INSTRUCTIONS TO FOLLOW: Report each line below that carries the word "sırasında".

DATA EXTRACTS:

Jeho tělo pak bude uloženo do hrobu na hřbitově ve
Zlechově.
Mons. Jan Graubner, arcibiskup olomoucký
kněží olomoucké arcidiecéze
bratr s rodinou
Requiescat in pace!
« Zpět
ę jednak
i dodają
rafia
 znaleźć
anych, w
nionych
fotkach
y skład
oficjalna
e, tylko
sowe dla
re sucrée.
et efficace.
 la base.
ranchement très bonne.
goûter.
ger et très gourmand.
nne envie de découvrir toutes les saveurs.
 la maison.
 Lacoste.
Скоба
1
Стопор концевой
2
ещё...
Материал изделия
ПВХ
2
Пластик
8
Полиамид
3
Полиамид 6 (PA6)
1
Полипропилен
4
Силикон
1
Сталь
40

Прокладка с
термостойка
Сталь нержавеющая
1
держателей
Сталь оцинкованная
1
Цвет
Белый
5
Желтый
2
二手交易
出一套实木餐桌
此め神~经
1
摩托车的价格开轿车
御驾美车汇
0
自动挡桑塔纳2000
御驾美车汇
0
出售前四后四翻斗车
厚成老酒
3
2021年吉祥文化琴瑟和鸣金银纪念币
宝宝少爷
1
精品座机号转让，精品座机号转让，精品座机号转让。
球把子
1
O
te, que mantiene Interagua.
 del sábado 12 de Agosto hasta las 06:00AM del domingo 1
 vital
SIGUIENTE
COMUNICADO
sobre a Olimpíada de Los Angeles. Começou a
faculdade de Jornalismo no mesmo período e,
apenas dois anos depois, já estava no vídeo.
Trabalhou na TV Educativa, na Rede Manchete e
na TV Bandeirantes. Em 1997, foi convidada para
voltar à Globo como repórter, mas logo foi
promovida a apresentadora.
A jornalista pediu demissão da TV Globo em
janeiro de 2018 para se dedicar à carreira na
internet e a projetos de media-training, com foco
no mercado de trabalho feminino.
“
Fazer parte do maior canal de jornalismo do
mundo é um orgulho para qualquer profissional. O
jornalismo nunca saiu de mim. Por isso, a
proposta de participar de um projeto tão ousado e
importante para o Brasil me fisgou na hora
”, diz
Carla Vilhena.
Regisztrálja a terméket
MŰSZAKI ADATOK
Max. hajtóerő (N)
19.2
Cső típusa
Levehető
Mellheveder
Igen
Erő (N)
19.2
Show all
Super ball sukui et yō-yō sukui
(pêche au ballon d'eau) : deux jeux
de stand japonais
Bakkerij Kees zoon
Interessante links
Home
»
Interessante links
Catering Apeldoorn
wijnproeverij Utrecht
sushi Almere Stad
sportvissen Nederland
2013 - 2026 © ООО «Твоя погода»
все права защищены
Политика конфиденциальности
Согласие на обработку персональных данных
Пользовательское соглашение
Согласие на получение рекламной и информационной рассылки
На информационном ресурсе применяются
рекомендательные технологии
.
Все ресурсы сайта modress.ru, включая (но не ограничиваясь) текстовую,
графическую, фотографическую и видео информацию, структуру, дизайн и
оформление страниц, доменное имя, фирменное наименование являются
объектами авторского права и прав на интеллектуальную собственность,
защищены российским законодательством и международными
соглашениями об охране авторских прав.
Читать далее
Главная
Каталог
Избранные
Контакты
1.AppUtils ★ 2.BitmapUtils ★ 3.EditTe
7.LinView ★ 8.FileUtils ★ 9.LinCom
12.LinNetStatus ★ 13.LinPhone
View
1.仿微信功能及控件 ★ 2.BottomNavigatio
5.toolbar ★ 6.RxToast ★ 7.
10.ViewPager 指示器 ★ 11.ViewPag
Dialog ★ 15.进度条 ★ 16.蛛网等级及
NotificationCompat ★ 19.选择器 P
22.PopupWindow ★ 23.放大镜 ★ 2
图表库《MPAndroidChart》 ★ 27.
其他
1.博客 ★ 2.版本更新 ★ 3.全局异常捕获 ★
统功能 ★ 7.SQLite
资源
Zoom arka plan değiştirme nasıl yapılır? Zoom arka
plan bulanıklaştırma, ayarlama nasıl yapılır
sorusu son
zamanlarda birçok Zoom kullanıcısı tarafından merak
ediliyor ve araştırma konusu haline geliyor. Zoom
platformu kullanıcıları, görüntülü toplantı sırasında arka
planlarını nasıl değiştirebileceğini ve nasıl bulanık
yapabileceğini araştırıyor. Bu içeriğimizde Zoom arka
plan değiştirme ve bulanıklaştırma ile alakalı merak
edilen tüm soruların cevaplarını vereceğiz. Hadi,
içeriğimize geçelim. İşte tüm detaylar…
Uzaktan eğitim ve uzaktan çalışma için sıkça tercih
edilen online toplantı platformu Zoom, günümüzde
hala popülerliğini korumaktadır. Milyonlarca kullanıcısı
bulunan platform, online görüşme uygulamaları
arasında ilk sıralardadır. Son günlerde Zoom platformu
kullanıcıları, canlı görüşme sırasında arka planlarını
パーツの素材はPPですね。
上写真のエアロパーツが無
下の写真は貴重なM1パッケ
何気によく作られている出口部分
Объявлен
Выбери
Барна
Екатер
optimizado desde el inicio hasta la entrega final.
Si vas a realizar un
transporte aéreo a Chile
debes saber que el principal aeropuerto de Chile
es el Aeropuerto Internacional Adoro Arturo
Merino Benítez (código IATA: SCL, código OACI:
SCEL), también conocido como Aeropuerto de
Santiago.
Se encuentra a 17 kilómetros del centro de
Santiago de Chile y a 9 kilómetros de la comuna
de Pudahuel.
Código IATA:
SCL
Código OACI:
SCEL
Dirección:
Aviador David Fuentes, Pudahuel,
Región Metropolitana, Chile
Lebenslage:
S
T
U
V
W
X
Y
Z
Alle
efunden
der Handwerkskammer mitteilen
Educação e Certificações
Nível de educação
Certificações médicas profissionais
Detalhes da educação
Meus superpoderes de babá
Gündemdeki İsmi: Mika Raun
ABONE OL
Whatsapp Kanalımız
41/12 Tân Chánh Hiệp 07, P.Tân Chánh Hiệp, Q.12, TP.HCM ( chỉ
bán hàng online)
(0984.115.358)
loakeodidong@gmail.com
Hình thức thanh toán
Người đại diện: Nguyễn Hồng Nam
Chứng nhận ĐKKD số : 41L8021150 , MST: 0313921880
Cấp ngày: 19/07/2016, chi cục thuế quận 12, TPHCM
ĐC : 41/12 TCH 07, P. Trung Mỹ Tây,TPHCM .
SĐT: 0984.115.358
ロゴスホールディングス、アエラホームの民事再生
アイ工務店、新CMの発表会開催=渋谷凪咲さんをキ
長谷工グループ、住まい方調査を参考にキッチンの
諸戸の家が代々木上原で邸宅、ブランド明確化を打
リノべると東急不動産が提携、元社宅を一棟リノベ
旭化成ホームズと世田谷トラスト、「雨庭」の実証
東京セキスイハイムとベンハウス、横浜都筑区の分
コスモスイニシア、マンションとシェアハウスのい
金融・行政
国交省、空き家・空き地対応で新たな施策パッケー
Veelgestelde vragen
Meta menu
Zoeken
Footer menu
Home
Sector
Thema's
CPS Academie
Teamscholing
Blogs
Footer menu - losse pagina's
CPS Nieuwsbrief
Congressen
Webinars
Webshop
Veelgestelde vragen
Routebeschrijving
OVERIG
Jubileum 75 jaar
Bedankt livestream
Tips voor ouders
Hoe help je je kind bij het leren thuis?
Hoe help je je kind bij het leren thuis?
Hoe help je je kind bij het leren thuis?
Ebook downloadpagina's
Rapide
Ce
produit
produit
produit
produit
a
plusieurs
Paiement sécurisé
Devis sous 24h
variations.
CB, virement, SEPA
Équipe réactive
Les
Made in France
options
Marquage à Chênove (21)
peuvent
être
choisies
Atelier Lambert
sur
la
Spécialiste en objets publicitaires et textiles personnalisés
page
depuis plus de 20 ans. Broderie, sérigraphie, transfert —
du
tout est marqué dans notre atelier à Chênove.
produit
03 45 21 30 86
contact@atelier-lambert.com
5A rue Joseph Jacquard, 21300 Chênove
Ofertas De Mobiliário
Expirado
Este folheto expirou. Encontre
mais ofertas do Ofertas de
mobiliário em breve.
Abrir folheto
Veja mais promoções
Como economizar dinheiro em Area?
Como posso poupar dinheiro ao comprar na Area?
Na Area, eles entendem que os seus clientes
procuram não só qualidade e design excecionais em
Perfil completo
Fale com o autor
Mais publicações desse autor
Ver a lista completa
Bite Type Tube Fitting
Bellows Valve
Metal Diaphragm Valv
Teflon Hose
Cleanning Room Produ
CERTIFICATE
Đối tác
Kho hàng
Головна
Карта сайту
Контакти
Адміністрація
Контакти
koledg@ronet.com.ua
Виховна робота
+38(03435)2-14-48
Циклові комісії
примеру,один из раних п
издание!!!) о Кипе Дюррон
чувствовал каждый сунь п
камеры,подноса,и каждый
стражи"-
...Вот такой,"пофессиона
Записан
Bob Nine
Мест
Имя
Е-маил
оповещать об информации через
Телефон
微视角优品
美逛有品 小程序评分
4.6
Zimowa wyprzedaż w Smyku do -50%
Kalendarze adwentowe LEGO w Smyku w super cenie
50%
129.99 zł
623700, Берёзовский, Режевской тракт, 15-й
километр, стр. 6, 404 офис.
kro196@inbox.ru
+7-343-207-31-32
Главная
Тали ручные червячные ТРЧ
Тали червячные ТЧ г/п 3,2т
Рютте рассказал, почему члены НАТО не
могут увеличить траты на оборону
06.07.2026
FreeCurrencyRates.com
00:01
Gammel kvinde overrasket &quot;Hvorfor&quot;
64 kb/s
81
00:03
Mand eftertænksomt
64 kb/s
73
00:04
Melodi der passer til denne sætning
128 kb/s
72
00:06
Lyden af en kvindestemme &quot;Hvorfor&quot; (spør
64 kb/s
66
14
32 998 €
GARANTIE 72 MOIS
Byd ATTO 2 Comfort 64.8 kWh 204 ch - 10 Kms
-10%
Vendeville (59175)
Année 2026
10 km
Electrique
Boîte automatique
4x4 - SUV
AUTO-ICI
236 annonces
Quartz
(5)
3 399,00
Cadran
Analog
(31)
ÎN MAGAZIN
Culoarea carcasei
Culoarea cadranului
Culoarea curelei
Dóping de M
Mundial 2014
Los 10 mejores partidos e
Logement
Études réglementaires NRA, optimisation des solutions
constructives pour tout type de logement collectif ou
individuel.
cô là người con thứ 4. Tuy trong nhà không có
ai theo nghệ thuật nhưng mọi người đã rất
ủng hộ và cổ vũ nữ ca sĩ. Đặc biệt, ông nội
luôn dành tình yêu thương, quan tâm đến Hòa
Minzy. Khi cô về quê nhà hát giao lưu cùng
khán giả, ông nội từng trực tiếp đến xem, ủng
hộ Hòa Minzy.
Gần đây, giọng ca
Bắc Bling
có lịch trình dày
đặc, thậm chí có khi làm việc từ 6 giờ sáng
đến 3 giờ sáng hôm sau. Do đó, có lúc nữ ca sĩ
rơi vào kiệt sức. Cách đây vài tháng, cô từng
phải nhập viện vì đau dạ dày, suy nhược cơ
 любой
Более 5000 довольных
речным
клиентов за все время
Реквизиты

EXERCISE SOLUTION:
platformu kullanıcıları, görüntülü toplantı sırasında arka
kullanıcıları, canlı görüşme sırasında arka planlarını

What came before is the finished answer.